Seeking feedback on proposed breaking change in Zeebe Node client 1.0.0

With 1.0.0 scheduled to release in Q2 2021, I’m updating the Zeebe Node client to deal with the breaking changes.

At the moment, I have written a deprecation layer that means that pre-1.0 code written using the Zeebe Node client can just update the package dependency to 1.0.0 and run existing applications against the 1.0.0 broker, with no code changes.

I have a proposal for a breaking change in the 1.0.0 Node client, though, and would like to get feedback from users.

It’s documented in https://github.com/camunda-community-hub/zeebe-client-node-js/issues/210.

In essence:

This is an exhaustiveness check on the worker callback handler to ensure that all code paths take responsibility for the job that was activated.

At the moment, your IDE cannot warn you if you have code paths in the worker that result in the worker doing nothing until the broker times out the job activation.

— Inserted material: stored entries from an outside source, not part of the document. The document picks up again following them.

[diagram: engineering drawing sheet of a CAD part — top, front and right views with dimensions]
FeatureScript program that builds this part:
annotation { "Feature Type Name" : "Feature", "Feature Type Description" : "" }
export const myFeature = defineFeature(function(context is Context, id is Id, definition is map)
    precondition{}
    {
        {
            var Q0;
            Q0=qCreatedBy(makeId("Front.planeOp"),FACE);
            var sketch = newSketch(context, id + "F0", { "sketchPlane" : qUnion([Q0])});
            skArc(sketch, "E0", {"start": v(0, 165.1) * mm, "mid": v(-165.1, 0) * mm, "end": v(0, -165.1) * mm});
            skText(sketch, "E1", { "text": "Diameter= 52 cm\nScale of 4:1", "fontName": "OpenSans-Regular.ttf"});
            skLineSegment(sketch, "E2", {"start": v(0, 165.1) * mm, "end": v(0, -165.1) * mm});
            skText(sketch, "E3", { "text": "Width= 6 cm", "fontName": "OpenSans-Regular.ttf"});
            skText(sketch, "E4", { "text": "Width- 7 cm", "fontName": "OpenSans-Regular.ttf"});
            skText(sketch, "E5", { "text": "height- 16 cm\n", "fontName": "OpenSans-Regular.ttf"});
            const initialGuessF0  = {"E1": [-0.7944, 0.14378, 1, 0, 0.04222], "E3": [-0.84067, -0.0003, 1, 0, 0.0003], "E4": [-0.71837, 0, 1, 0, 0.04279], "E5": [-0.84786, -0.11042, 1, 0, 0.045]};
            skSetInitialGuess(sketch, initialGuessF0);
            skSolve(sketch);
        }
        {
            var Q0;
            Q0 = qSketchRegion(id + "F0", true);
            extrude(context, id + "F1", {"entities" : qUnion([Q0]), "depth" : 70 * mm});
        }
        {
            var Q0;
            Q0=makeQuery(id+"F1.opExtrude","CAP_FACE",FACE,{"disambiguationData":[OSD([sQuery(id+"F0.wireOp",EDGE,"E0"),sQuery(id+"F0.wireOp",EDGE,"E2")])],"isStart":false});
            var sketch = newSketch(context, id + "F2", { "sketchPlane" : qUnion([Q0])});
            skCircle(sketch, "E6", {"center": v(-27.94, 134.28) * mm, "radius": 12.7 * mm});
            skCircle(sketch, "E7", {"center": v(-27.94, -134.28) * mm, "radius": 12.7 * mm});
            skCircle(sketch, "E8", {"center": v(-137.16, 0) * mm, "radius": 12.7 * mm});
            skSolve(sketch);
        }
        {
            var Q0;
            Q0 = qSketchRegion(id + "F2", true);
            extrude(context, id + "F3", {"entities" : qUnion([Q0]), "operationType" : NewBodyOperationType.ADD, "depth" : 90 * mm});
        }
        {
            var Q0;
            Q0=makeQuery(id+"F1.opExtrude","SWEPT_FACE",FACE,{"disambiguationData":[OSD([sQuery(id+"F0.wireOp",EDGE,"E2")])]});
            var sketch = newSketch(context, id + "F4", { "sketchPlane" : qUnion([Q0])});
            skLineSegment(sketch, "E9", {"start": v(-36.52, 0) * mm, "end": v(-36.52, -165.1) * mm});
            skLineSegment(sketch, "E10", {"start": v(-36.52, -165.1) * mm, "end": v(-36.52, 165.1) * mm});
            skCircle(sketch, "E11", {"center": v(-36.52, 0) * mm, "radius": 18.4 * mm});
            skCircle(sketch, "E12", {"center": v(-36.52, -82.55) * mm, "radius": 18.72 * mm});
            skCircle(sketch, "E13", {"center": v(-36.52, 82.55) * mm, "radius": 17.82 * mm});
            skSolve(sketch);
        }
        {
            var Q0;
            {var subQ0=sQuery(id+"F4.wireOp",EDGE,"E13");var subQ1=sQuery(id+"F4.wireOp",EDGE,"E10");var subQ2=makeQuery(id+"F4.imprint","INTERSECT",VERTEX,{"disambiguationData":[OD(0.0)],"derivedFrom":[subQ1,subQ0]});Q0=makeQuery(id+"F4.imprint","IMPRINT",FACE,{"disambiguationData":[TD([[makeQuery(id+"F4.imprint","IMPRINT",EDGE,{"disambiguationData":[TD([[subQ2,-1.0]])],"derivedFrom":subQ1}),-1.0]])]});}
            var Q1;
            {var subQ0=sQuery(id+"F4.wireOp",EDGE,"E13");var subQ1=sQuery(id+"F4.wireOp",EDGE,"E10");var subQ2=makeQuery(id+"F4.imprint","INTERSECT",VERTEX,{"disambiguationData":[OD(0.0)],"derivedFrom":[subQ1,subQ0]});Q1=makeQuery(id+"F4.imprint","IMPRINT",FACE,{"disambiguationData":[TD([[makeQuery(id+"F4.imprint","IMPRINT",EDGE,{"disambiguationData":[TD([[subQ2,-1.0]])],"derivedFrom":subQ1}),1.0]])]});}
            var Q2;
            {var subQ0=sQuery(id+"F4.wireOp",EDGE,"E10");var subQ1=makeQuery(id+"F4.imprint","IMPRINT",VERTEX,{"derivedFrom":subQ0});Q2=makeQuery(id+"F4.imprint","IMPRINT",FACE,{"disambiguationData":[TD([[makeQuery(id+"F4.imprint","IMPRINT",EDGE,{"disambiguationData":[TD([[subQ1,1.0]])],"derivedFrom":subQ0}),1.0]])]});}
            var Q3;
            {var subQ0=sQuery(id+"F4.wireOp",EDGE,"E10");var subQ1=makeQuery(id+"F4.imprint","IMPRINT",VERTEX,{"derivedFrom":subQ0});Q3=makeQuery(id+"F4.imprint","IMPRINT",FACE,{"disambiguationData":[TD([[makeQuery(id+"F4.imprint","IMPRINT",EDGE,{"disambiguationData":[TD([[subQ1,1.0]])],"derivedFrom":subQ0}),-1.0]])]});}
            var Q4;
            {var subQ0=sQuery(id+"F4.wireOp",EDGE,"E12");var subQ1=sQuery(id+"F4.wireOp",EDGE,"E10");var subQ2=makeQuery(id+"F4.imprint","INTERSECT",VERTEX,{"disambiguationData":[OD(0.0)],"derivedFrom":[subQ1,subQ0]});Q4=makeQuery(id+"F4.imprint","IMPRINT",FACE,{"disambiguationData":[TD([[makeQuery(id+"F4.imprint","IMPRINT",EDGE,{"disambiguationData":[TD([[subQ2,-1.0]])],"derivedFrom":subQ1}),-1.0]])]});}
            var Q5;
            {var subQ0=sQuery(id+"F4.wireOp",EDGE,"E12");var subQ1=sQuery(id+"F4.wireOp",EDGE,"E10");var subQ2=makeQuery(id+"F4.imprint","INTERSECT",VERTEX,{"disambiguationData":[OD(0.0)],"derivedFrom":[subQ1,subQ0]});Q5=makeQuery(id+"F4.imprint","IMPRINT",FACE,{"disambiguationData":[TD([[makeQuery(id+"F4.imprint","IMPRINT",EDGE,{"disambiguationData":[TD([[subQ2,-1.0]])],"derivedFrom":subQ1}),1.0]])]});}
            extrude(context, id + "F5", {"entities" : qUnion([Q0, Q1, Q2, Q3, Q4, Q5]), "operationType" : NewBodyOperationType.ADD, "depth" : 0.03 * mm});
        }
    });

This breaking change forces the worker’s job handler to return the result of a call to the broker to complete, fail, or error the job, or signal that responsibility for this has been forwarded to an external system.

The IDE can then warn if there are code paths in the worker that don’t do one of these.

This will break existing code, where the worker job handler returns void.

So this existing code:

zbc.createWorker<any>({
    taskType: 'process-favorite-albums',
    taskHandler: (job, complete, worker) => {
        const { name, albums = [] } = job.variables
        worker.log(`${name} has the following albums: ${albums?.join?.(', ')}`)
       complete.succes()
    },
    fetchVariable: ['name', 'albums'],
})

Would need to be refactored to this:

zbc.createWorker<any>({
    taskType: 'process-favorite-albums',
    taskHandler: (job, complete, worker) => {
        const { name, albums = [] } = job.variables
        worker.log(`${name} has the following albums: ${albums?.join?.(', ')}`)
        // Must now return the call to complete for exhaustiveness check
        return complete.succes()
    },
    fetchVariable: ['name', 'albums'],
})

It is a code safety ergonomics change, and with the 1.0.0 release it’s the right time to introduce a breaking change. So far, I’ve avoided all the other breaking changes in 1.0.0 by writing a translation layer and deprecating the previous gRPC API surface. So, this change would be categorical - instead of a drop-in replacement, moving to 1.0 would require some refactoring.

Is it worth it? Is zero-refactoring transition to 1.0 worth leaving this safety feature out?

Please feel free to leave any thoughts here or in the GitHub issue.

  • Josh

What about just debug warn… Worker do not return any result in required time? Timeout or bad code design.

1 Like

Thanks! I changed the naming for the feature based on your suggestion.

API v0 - this worker is badly designed and can time out:

Screen Shot 2021-03-05 at 7.08.05 PM

API v1 (proposed) - that code is no longer valid (also using new APIv1 completion method):
Screen Shot 2021-03-05 at 7.11.43 PM

Error message gives some hint to the cause:

I can see how to do it via the type system as a static check.

To do it as a warning at design time, the only thing I can think of at the moment is to write an ESLint rule, and users would need to install both eslint and the rule. That’s not a very reliable, or simple, way to add it…

I still do not understand what happens if worker calls some api… for long time… more than timeout. All path are correct and no return bacause worker takes too much time to return data.

1 Like

Then it will timeout. There is no way to reason about the time taken in the type system.

That will depend on the runtime behaviour. This check, on the other hand, detects code paths that will always time out.

It is analogous to an exhaustiveness check for a switch / case statement.